*Material provided*.
┄┄┄┄┄┄

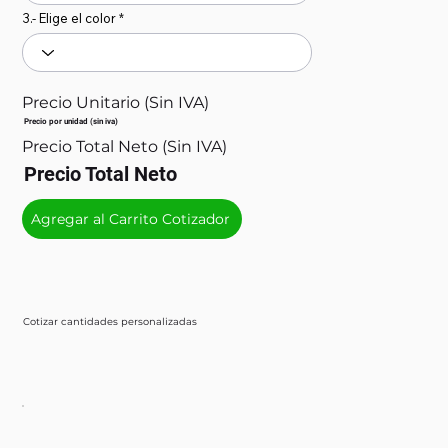
3.- Elige el color
Precio Unitario (Sin IVA)
Precio por unidad (sin iva)
Precio Total Neto (Sin IVA)
Precio Total Neto
Agregar al Carrito Cotizador
Cotizar cantidades personalizadas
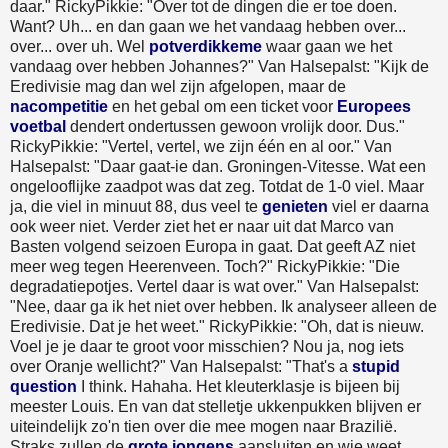
daar." RickyPikkie: "Over tot de dingen die er toe doen.
Want? Uh... en dan gaan we het vandaag hebben over...
over... over uh. Wel
potverdikkeme
waar gaan we het
vandaag over hebben Johannes?" Van Halsepalst: "Kijk de
Eredivisie mag dan wel zijn afgelopen, maar de
nacompetitie
en het gebal om een ticket voor
Europees
voetbal
dendert ondertussen gewoon vrolijk door. Dus."
RickyPikkie: "Vertel, vertel, we zijn één en al oor." Van
Halsepalst: "Daar gaat-ie dan. Groningen-Vitesse. Wat een
ongelooflijke zaadpot was dat zeg. Totdat de 1-0 viel. Maar
ja, die viel in minuut 88, dus veel te
genieten
viel er daarna
ook weer niet. Verder ziet het er naar uit dat Marco van
Basten volgend seizoen Europa in gaat. Dat geeft AZ niet
meer weg tegen Heerenveen. Toch?" RickyPikkie: "Die
degradatiepotjes. Vertel daar is wat over." Van Halsepalst:
"Nee, daar ga ik het niet over hebben. Ik analyseer alleen de
Eredivisie. Dat je het weet." RickyPikkie: "Oh, dat is nieuw.
Voel je je daar te groot voor misschien? Nou ja, nog iets
over Oranje wellicht?" Van Halsepalst: "That's a
stupid
question
I think. Hahaha. Het kleuterklasje is bijeen bij
meester Louis. En van dat stelletje ukkenpukken blijven er
uiteindelijk zo'n tien over die mee mogen naar Brazilië.
Straks zullen de
grote jongens
aansluiten en wie weet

┄┄┄┄┄┄

*Task details*. Rewrite the lines above as a Markdown table with the columns Row and Line text. Leave out the pictures and any blank lines, and number the remaining rows consecutively from 1.

*Expected output*.
| Row | Line text |
|---|---|
| 1 | 3.- Elige el color |
| 2 | Precio Unitario (Sin IVA) |
| 3 | Precio por unidad (sin iva) |
| 4 | Precio Total Neto (Sin IVA) |
| 5 | Precio Total Neto |
| 6 | Agregar al Carrito Cotizador |
| 7 | Cotizar cantidades personalizadas |
| 8 | daar." RickyPikkie: "Over tot de dingen die er toe doen. |
| 9 | Want? Uh... en dan gaan we het vandaag hebben over... |
| 10 | over... over uh. Wel |
| 11 | potverdikkeme |
| 12 | waar gaan we het |
| 13 | vandaag over hebben Johannes?" Van Halsepalst: "Kijk de |
| 14 | Eredivisie mag dan wel zijn afgelopen, maar de |
| 15 | nacompetitie |
| 16 | en het gebal om een ticket voor |
| 17 | Europees |
| 18 | voetbal |
| 19 | dendert ondertussen gewoon vrolijk door. Dus." |
| 20 | RickyPikkie: "Vertel, vertel, we zijn één en al oor." Van |
| 21 | Halsepalst: "Daar gaat-ie dan. Groningen-Vitesse. Wat een |
| 22 | ongelooflijke zaadpot was dat zeg. Totdat de 1-0 viel. Maar |
| 23 | ja, die viel in minuut 88, dus veel te |
| 24 | genieten |
| 25 | viel er daarna |
| 26 | ook weer niet. Verder ziet het er naar uit dat Marco van |
| 27 | Basten volgend seizoen Europa in gaat. Dat geeft AZ niet |
| 28 | meer weg tegen Heerenveen. Toch?" RickyPikkie: "Die |
| 29 | degradatiepotjes. Vertel daar is wat over." Van Halsepalst: |
| 30 | "Nee, daar ga ik het niet over hebben. Ik analyseer alleen de |
| 31 | Eredivisie. Dat je het weet." RickyPikkie: "Oh, dat is nieuw. |
| 32 | Voel je je daar te groot voor misschien? Nou ja, nog iets |
| 33 | over Oranje wellicht?" Van Halsepalst: "That's a |
| 34 | stupid |
| 35 | question |
| 36 | I think. Hahaha. Het kleuterklasje is bijeen bij |
| 37 | meester Louis. En van dat stelletje ukkenpukken blijven er |
| 38 | uiteindelijk zo'n tien over die mee mogen naar Brazilië. |
| 39 | Straks zullen de |
| 40 | grote jongens |
| 41 | aansluiten en wie weet |